Export nodes to a pandas DataFrame.

`export_edges(rel_type, *, graph=None, properties=None, limit=None) → DataFrame`¶

Export edges to a pandas DataFrame.

Graph algorithms¶

All algorithms work by converting the AGE graph to NetworkX internally.

`to_networkx(*, graph=None, labels=None, rel_types=None, directed=True, node_properties=True, edge_properties=True) → nx.DiGraph | nx.Graph`¶

Convert the AGE graph to a NetworkX graph object.

Parameter	Type	Default	Description
`labels`	`list[str] \\| None`	`None`	Vertex labels to include. None = all
`rel_types`	`list[str] \\| None`	`None`	Edge types to include. None = all
`directed`	`bool`	`True`	Return DiGraph vs Graph
`node_properties`	`bool`	`True`	Include vertex properties as node attributes
`edge_properties`	`bool`	`True`	Include edge properties as edge attributes

`pagerank(*, graph=None, label=None, rel_type=None, damping=0.85) → DataFrame`¶

Compute PageRank over the graph.

`communities(*, graph=None, method="louvain", label=None, rel_type=None) → DataFrame`¶

Detect communities. Methods: "louvain".

`shortest_path(source, target, *, graph=None, weight=None, label=None, rel_type=None) → list[int]`¶

Find shortest path between two node IDs. Returns list of node IDs.

`centrality(*, graph=None, measure="degree", label=None, rel_type=None) → DataFrame`¶

Compute centrality measures. Measures: "degree", "betweenness", "closeness".

Connection¶

`connection → psycopg.Connection`¶

The underlying psycopg connection.

`graph → str | None`¶

The default graph name.

`close()`¶

Close the database connection. Also usable as a context manager (with duffy.connect(...) as db:).

DuffyPool¶

Connection pool for multi-threaded / web applications. Returned by duffy.connect_pool().

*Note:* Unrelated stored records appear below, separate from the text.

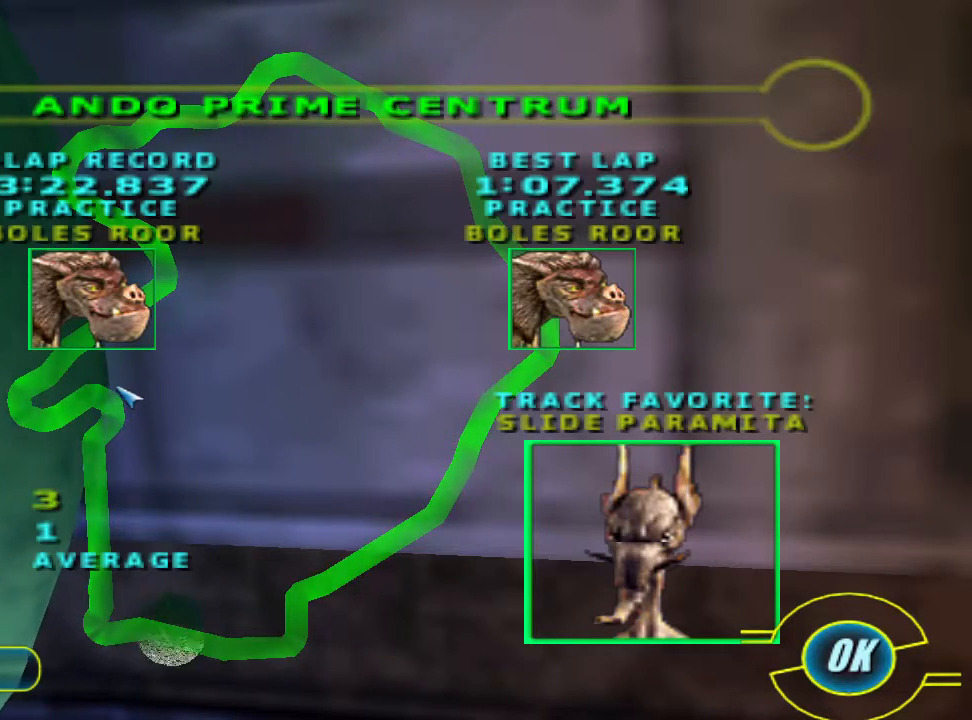
{"buttons": [], "left_stick": "center", "right_stick": "center", "events": []}
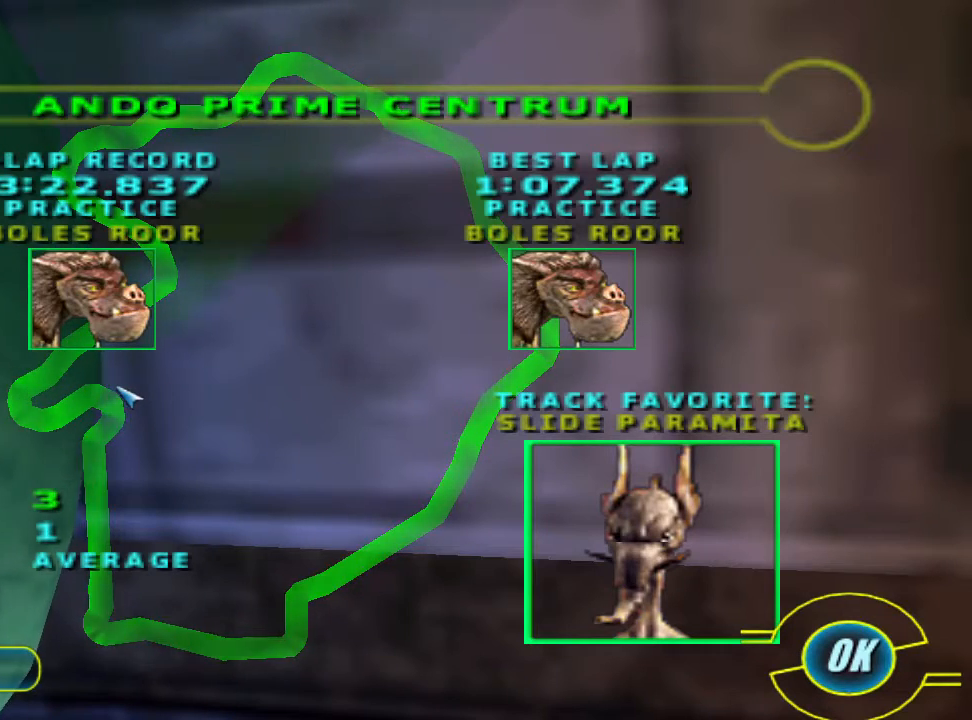
{"buttons": [], "left_stick": "center", "right_stick": "center", "events": []}
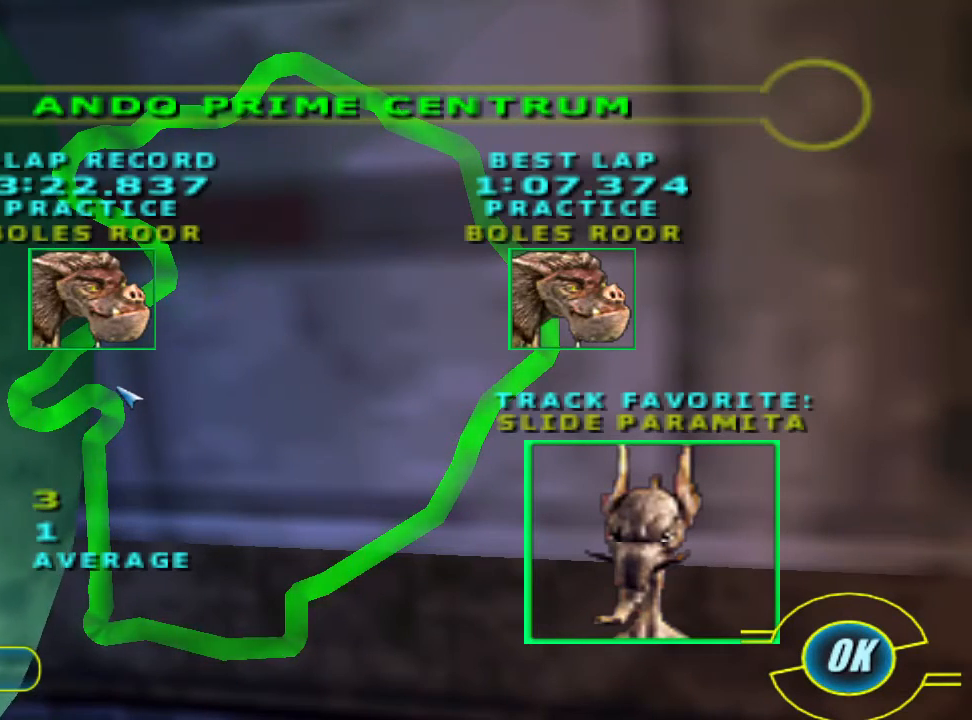
{"buttons": [], "left_stick": "center", "right_stick": "center", "events": []}
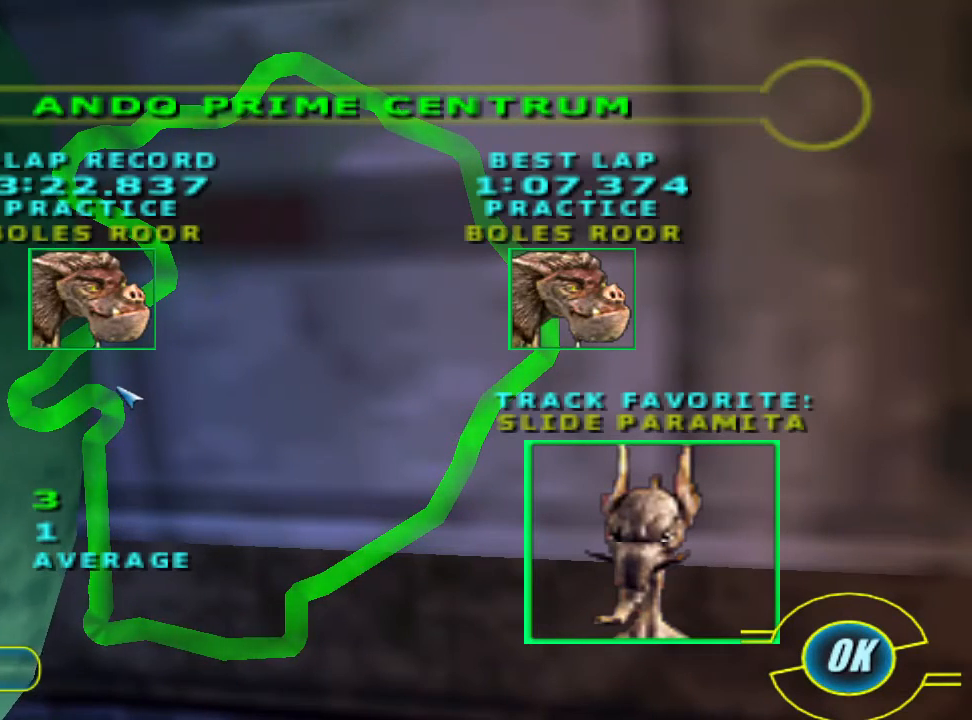
{"buttons": [], "left_stick": "center", "right_stick": "center", "events": []}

`connection() → context manager`¶

Get a DuffyDriver backed by a pooled connection.

with pool.connection() as db:
    db.cypher("MATCH (n) RETURN n")

`close()`¶

Close the pool and all connections.

Result¶

Container for query results. Returned by cypher(), sql(), vector_search(), and hybrid_search().

Properties¶

Property	Type	Description
`columns`	`list[str]`	Column names
`records`	`list[Record]`	List of Record objects

Methods¶

`to_df(*, expand=False) → DataFrame`¶

Convert to a pandas DataFrame. With expand=True, Vertex/Edge objects are flattened into separate columns (e.g., n._id, n._label, n.name).

`to_dicts(*, expand=False) → list[dict]`¶

Convert to a list of plain Python dicts.

`to_arrow(*, expand=False) → pyarrow.Table`¶

Convert to a PyArrow Table.

`single() → Record`¶

Return the single record. Raises ValueError if count != 1.

Iteration¶

Result supports len(), bool(), and iteration over Record objects.

Record¶

A single row with keyed and positional access:

record = result.single()
record["n.name"]   # keyed access
record[0]          # positional access
record.keys()      # column names
record.values()    # row values

Query Builders¶

Programmatic construction of Cypher queries. All builders produce (cypher_string, params_tuple) via .build(), or can be passed directly to db.execute(builder).

`Match(label=None, alias=None, **properties)`¶

Build a MATCH query with fluent chaining.

q = (
    Match("Person", alias="p", name="Alice")
    .rel("KNOWS", alias="r")
    .node("Person", alias="q")
    .where(p__age__gt=30)
    .return_("p.name", "q.name")
    .order_by("p.name")
    .limit(10)
)
result = db.execute(q)

Chaining methods:

Method	Description
`.rel(rel_type, alias=None, direction="out", **props)`	Add a relationship pattern
`.node(label=None, alias=None, **props)`	Add a node pattern
`.where(raw=None, **kwargs)`	Add WHERE conditions (Django-style: `alias__prop__op=value`)
`.return_(*exprs)`	Set RETURN expressions
`.return_all()`	RETURN *
`.with_(*exprs)`	Add WITH clause
`.set(alias, **properties)`	Add SET clause
`.delete(*aliases, detach=False)`	Add DELETE clause
`.order_by(*exprs, desc=False)`	Add ORDER BY
`.limit(n)`	Add LIMIT
`.skip(n)`	Add SKIP
`.build() → (str, tuple)`	Build the Cypher string and params

WHERE operators: gt, gte, lt, lte, ne, contains, starts_with, ends_with, in, is_null, is_not_null.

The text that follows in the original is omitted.